With North Carolina’s season opener against Florida A&M just nine days away, the Tar Heels’ ongoing quarterback competition offers a stark contrast to almost every other team in the Atlantic Coast Conference in at least one potentially important way.

All but two ACC teams, UNC and lowly Duke, expect to have either their 2021 starter or an incoming transfer who started elsewhere last fall as their first-string QB this season.

Given the inexperience of redshirt freshman Drake Maye and redshirt sophomore Jacolby Criswell, who have only 35 college passing attempts and zero college starts between them after playing behind prolific passer Sam Howell, who’s now in the National Football League, the Tar Heels will be really green behind center at exactly the same time when most of the ACC has as much QB experience as at any time in the history of the league.

Thanks to a combination of traditional redshirts, the free COVID year of eligibility and the relatively new rules that allow major college transfers to be available immediately at their new schools, most ACC teams — and most Power Five teams, really — will be starting quarterbacks who are in their fourth, fifth or sixth year of college this season.

At Louisville, for example, sixth-year senior QB Malik Cunningham already has a whopping 37 career starts, giving the Cardinals the rare four-year starter at the most important position on the field. Wake Forest’s Sam Hartman (32 career starts), Virginia’s Brennan Armstrong (20) and NC State’s Devin Leary (20) are all fifth-year seniors hoping to build on their considerable previous success, although Hartman will be sidelined for the early part of the season because of an unspecified, non-football medical condition.
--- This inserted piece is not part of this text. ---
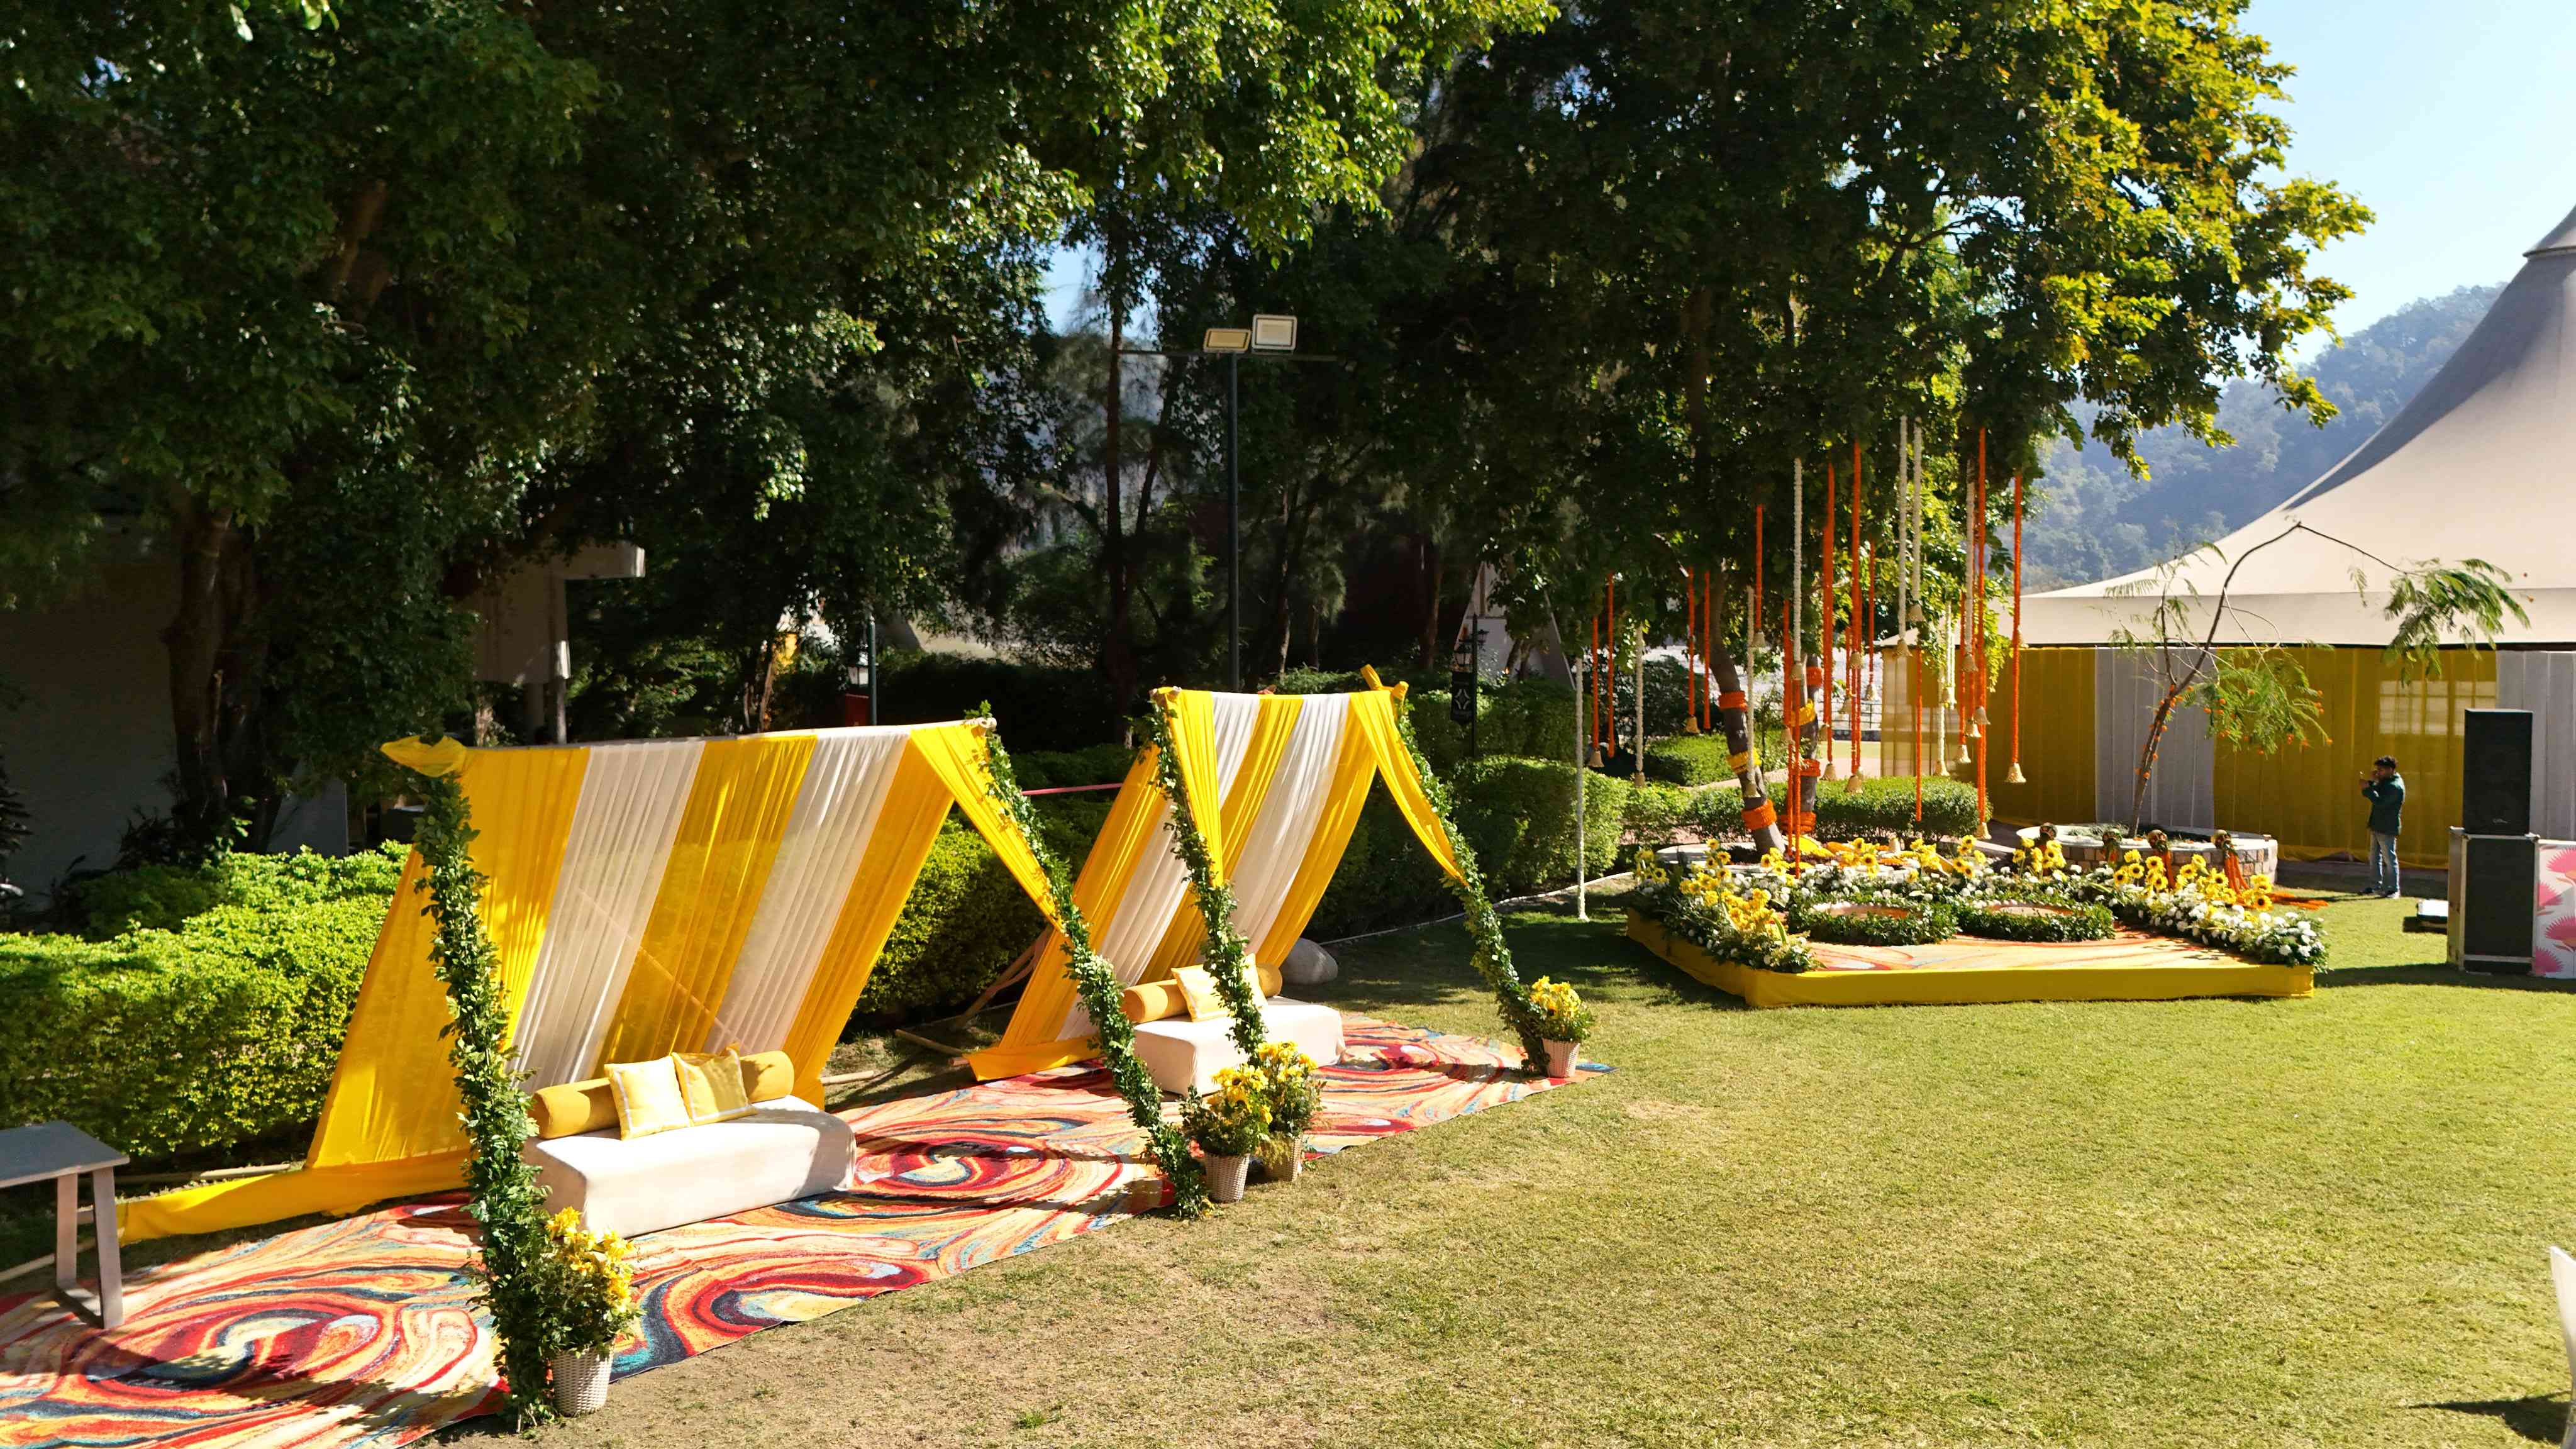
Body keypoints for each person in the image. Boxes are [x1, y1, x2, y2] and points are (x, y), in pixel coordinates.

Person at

Georgia Tech’s Jeff Sims, Clemson’s D.J. Uiagalelei and Miami’s Tyler Van Dyke are third-year quarterbacks with significant starting experience under their belts.

Five more ACC teams plan to start experienced QBs who began their college careers elsewhere.

Boston College’s Phil Jurkovec, Florida State’s Jordan Travis and Syracuse’s Garrett Shrader led those same teams a year ago after transferring in from Notre Dame, Louisville and Mississippi State, respectively.

Meanwhile, Pittsburgh and Virginia Tech plan to start brand-new QB arrivals from the transfer portal. The Panthers’ Kedon Slovis started the last three seasons at Southern Cal, and the Hokies’ Grant Wells started the last two seasons at Marshall.

While such circumstances certainly don’t doom Carolina’s upcoming season, they do serve as a reminder that if the Tar Heels are going to do something special this season, they’ll have to do so while taking the proverbial road less traveled at the quarterback position.